§ DATASET CONTENT
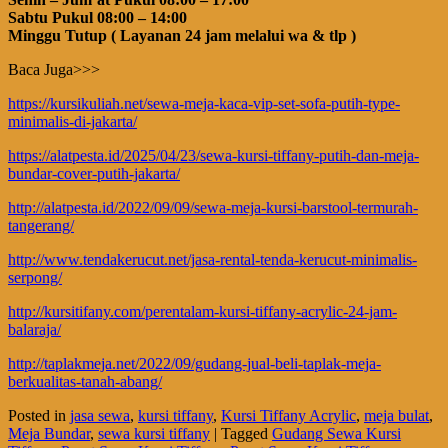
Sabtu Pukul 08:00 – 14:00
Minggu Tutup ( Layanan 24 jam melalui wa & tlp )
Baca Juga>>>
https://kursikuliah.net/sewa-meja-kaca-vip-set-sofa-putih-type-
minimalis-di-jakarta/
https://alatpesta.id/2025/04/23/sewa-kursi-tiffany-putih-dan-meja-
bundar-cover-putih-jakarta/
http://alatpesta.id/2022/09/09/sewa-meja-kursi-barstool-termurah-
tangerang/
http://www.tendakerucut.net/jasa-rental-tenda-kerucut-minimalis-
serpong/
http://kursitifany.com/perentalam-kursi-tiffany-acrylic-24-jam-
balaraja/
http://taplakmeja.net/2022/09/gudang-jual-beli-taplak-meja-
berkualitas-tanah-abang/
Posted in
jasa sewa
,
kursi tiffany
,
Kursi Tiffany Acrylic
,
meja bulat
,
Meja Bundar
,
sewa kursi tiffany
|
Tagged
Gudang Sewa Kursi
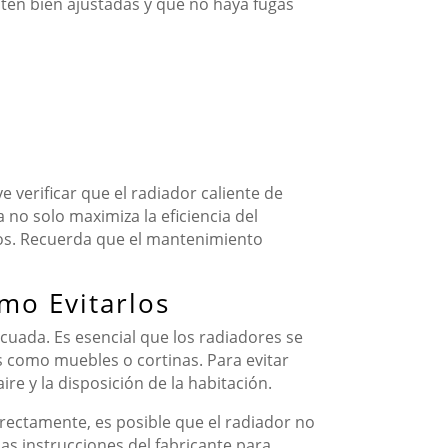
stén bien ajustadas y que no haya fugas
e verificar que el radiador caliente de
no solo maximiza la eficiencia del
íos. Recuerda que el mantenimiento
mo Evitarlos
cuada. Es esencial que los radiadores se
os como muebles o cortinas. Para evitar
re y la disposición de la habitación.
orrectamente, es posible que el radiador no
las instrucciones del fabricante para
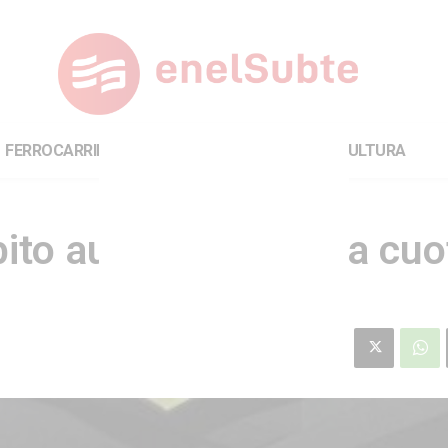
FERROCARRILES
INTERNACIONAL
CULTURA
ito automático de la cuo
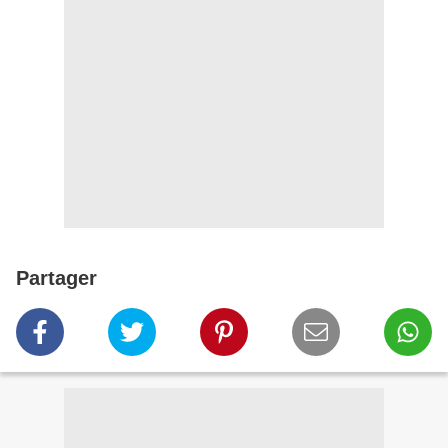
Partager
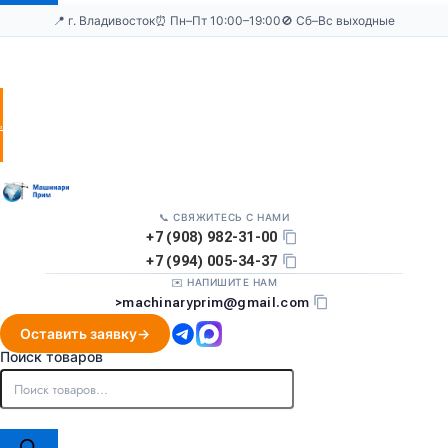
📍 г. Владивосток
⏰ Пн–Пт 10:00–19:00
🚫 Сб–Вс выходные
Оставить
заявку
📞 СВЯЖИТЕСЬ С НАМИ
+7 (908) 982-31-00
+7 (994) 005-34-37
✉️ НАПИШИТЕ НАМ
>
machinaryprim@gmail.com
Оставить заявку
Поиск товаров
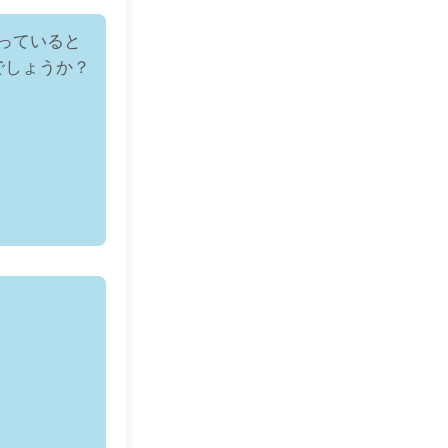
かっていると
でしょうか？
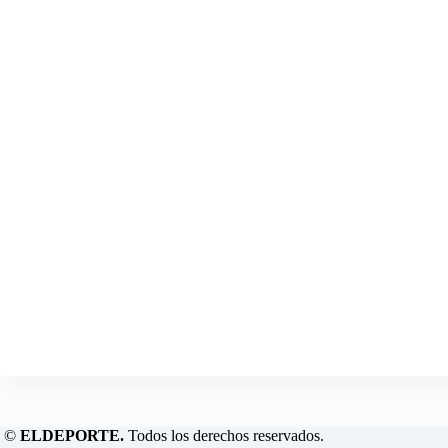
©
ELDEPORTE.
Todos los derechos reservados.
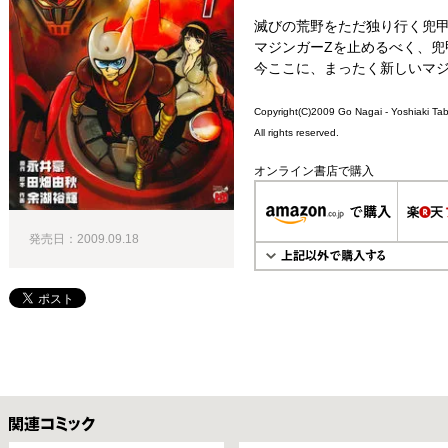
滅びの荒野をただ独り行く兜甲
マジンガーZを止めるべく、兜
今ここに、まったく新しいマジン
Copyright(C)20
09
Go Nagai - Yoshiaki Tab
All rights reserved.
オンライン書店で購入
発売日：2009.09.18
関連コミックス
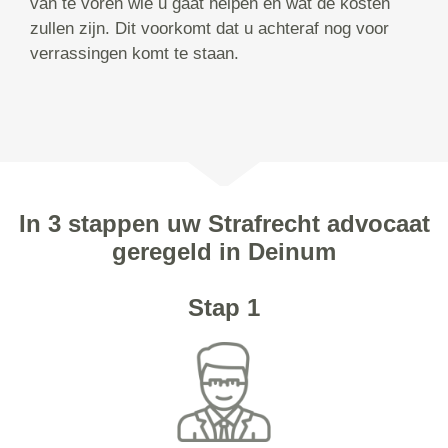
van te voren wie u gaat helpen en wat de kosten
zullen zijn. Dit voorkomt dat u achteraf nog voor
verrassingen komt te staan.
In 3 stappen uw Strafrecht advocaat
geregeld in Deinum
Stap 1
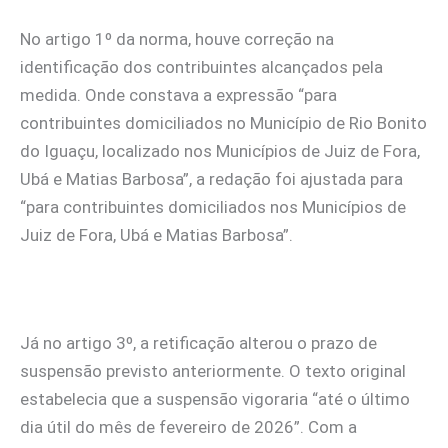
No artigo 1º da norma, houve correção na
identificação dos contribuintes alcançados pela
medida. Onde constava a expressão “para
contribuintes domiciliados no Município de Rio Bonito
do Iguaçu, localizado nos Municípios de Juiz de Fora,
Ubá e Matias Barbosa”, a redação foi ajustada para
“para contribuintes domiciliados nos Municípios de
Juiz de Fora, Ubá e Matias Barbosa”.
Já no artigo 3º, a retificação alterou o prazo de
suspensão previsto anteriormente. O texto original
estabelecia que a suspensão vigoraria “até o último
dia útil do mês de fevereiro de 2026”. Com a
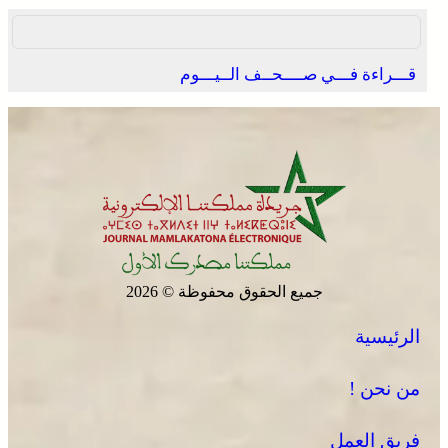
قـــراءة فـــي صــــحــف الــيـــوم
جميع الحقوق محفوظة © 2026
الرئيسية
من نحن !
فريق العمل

* * *

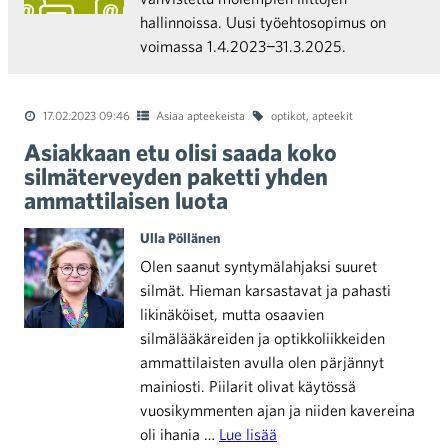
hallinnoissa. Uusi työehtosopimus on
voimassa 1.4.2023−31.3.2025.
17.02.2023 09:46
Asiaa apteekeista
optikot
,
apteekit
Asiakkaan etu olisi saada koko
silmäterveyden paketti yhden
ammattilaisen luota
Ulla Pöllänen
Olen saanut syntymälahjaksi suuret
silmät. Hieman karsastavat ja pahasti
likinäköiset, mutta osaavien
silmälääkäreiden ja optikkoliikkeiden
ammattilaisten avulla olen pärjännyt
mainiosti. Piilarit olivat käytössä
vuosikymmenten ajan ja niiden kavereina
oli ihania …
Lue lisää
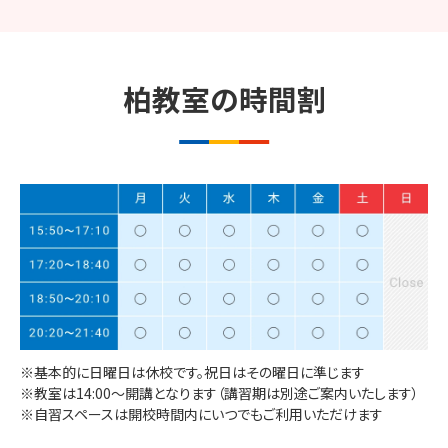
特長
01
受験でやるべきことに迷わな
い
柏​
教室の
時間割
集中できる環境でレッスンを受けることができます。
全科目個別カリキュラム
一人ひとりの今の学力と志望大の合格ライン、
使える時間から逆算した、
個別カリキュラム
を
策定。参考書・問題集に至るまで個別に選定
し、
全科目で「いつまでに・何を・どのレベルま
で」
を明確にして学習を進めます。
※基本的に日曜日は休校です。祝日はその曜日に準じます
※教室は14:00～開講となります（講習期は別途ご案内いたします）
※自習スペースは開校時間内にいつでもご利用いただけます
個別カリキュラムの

§ TASK
For the data shown above, give the number of lines where the word "putih" appears, and nothing else.

§ RESULT OF THE TASK
3